The idea of metamorphosis is what prompted this forthcoming butterfly exhibition at the Barefoot Gallery where he will show 25-30 paintings in three different sizes. The transformation of a butterfly is symbolic of life’s journey itself he says and in many cultures butterflies are considered auspicious. The subject also relates to his desire to focus attention on the need for ecological preservation – all the butterflies he has drawn for this exhibition are either endemic or endemic sub-species he says, many also on the IUCN Red List.
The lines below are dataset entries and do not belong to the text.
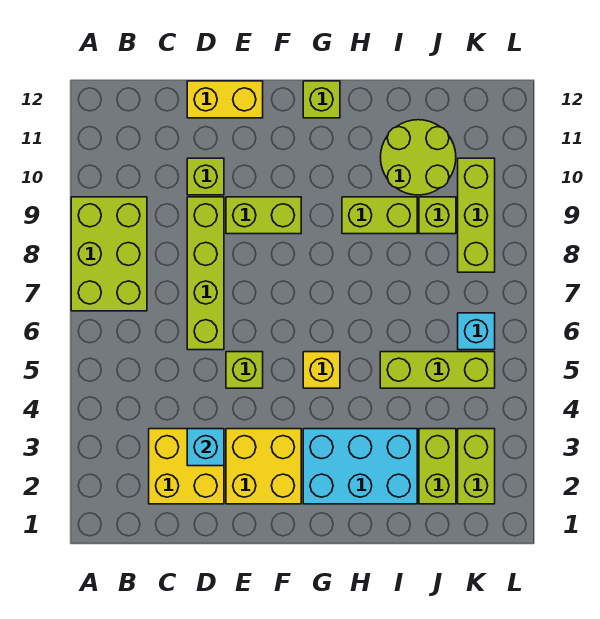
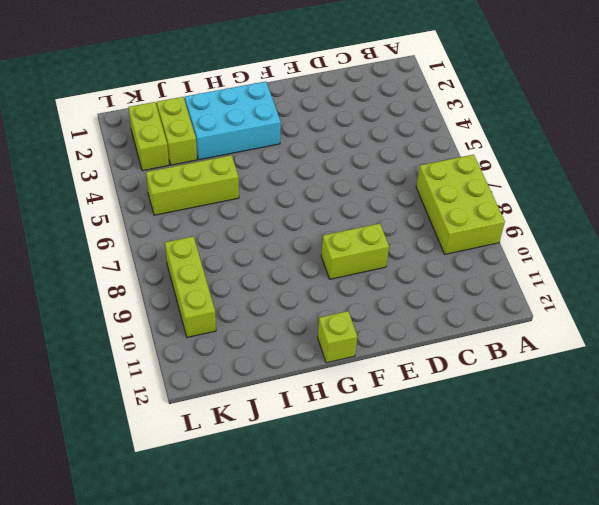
none -> yellow 2x2 brick [149,429,224,504]
none -> lime 1x4 brick [187,197,224,350]
none -> lime 1x1 brick [187,158,224,195]

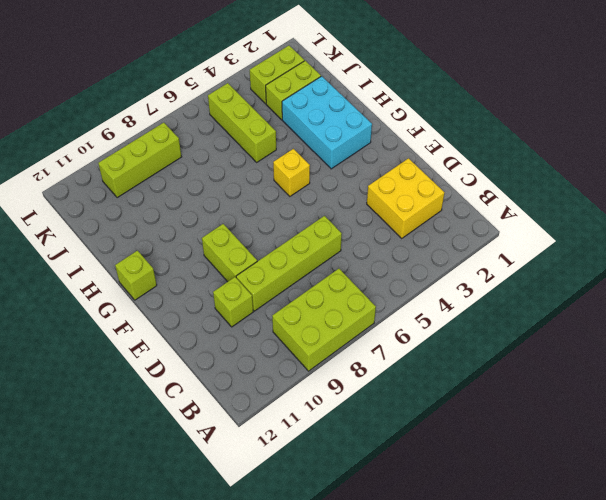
none -> yellow 1x2 brick [187,81,263,118]
none -> yellow 2x2 brick [226,429,301,504]
none -> lime 1x1 brick [226,352,263,388]

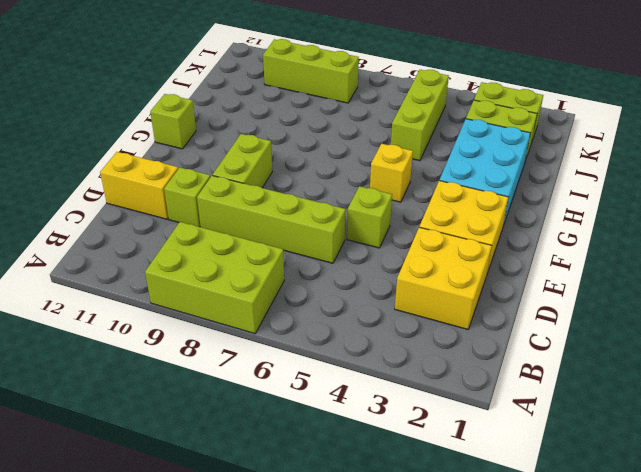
yellow 1x2 brick [100,152,178,219] -> yellow 1x2 brick turned to [187,81,263,118]
none -> lime 1x2 brick [342,197,417,234]
none -> lime 2x2 round brick [381,120,456,195]
none -> lime 1x1 brick [419,197,456,234]

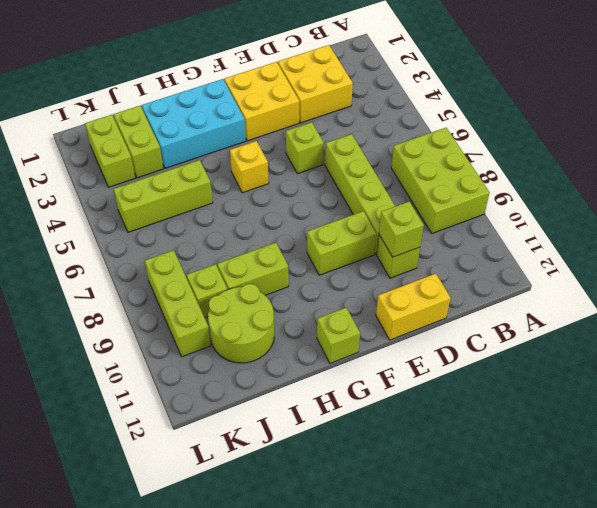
lime 1x1 brick [379,202,424,257] -> none
none -> cyan 1x1 brick [458,313,495,350]
none -> cyan 1x1 brick [187,429,224,466]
While he has travelled the island to see these butterflies in their natural habitat, some key volumes have been constant reference points– “The Butterfly Fauna of Sri Lanka’ by George Michael van der Poorten, a 1953 edition of ‘Wildflowers from the Ceylon Hills’ by Thomas E.T. Bond and Dorothy Fernando’s ‘Wildflowers of Ceylon’.

“I think for the first time you can see the full life cycle of the butterfly with their larva food plants and the adult food plant in a single painting.  Lots of research went into it.” His hope is that people will notice not just the butterflies but the plants he has drawn too and be prompted to grow them in their gardens, quite easily done, he says, his landscape architect’s expertise very much in evidence.

Early days in his career these may be (he’s 30), but his work has been quickly spotted by private collectors and interesting commissions for hotels have followed. A recent satisfying project was the ecologically themed ‘Denrobium House’ in the Hantane hills designed by leading architect Channa Daswatte, for which Sanath did a series of paintings on raptors, butterflies, moths, vines  and the like, focusing on his native and endemic species.

As to whether his path ahead lies in art, landscape architecture or academia, he looks to personalities like Sri Lanka’s very own Laki Senanayake and the Brazilian landscape designer Roberto Burle Marx who defying stereotypical labels, effortlessly embraced and explored different disciplines weaving them harmoniously into works that broke new ground.

A defining characteristic was that they were always discovering new paths to pursue.  Sanath himself delights in exploring new mediums and genres – he has gone into abstract art, concept art and even illuminated manuscripts –  the latter more associated with medieval times when books were handwritten and the accompanying illustrations painted in gold, silver and similar rich shimmering hues. His work in this field – done in his own style – was picked up by a perfume company in India and some of his bird illustrations featured in Coonoor and Co, an online Indian magazine.  So an endless space for exploration and experimentation beckons.

Totally absorbed and in a meditative state when he paints, he says that if one is inspired by nature, a lifetime isn’t enough. His butterfly exhibition then is just that early window into more fields of exploration.

Sanath Herath’s exhibition ‘Metamorphosis Papiliones ceylonesis’ – Metamorphosis of the Butterflies of Ceylon is on at the Barefoot Gallery from September 22 to October 15 from 10 a.m. to 6.p.m.